Note: these are base models trained only for 300B tokens, without any form of downstream modification (instruction tuning, etc.). Performance is expected to be comparable or better than other architectures trained on similar data, but not to match larger or fine-tuned models.

Visual Modeling Benchmark (DataComp-1B on CLIP approach)

Will be released later.

🛠️ Quick Start

Installation

First make sure you are in an environment with Python 3.8 and CUDA 12 with an appropriate version of PyTorch 1.8 or later installed. Note: our TokenFormer is based on the GPT-NeoX, some of the libraries that GPT-NeoX depends on have not been updated to be compatible with Python 3.10+. Python 3.9 appears to work, but this codebase has been developed and tested for Python 3.8.

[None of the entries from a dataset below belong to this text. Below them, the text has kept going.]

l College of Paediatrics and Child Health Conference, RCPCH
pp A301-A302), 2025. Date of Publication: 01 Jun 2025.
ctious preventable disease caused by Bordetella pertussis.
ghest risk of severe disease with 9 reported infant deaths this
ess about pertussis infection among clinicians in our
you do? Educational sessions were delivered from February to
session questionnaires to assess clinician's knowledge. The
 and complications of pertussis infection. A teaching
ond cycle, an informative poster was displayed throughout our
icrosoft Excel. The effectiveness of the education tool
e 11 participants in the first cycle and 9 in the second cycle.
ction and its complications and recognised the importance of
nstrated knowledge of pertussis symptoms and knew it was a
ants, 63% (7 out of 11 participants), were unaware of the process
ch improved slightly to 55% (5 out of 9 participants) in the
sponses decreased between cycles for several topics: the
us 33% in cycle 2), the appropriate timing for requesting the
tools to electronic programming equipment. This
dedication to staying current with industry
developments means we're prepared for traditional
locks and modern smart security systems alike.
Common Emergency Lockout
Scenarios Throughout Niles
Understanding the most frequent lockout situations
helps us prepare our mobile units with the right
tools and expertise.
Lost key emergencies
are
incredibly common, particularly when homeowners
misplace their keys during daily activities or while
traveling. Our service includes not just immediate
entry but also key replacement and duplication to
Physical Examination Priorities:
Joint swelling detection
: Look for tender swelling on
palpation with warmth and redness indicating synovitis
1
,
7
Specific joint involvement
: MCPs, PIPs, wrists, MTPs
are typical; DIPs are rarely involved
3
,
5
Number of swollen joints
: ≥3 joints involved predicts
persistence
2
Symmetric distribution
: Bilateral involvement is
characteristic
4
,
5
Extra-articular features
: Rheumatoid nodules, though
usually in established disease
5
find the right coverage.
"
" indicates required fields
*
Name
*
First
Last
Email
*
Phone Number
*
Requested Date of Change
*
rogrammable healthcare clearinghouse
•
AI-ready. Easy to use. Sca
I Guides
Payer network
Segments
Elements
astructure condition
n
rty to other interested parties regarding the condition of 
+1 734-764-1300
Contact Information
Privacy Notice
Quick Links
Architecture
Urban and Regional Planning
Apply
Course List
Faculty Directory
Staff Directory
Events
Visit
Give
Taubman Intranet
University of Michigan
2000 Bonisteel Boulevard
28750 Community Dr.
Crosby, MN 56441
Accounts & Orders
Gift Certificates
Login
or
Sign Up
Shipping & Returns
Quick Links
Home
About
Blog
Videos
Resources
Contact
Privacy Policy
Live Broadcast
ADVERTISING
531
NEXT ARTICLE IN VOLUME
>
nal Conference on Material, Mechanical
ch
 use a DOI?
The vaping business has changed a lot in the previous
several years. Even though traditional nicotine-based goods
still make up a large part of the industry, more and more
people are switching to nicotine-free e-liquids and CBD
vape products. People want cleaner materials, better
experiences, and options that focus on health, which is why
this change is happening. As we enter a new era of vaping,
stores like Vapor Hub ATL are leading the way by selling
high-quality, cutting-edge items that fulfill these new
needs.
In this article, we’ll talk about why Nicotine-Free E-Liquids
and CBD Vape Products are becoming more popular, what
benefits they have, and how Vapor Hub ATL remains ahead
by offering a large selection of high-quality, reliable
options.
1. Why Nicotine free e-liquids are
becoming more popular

To install the remaining basic dependencies, run:

conda create -n TokenFormer python=3.8

git clone https://github.com/Haiyang-W/TokenFormer.git

pip install torch==2.2.1 torchvision==0.17.1 torchaudio==2.2.1 --index-url https://download.pytorch.org/whl/cu121

### raven module load gcc/10

### If you face cargo problem when run pip install -r requirements/requirements.txt,  please follow the bellow command
# curl https://sh.rustup.rs -sSf | sh
# export PATH="$HOME/.cargo/bin:$PATH"
# source ~/.profile
# source ~/.cargo/env

### if you face mpi4py problem when run pip install -r requirements/requirements.txt, please:
# conda install -c conda-forge mpi4py=3.0.3

pip install -r requirements/requirements.txt

pip install -r requirements/requirements-flashattention.txt # need gcc > 9
pip install -r requirements/requirements-wandb.txt # optional, if logging using WandB
pip install -r requirements/requirements-tensorboard.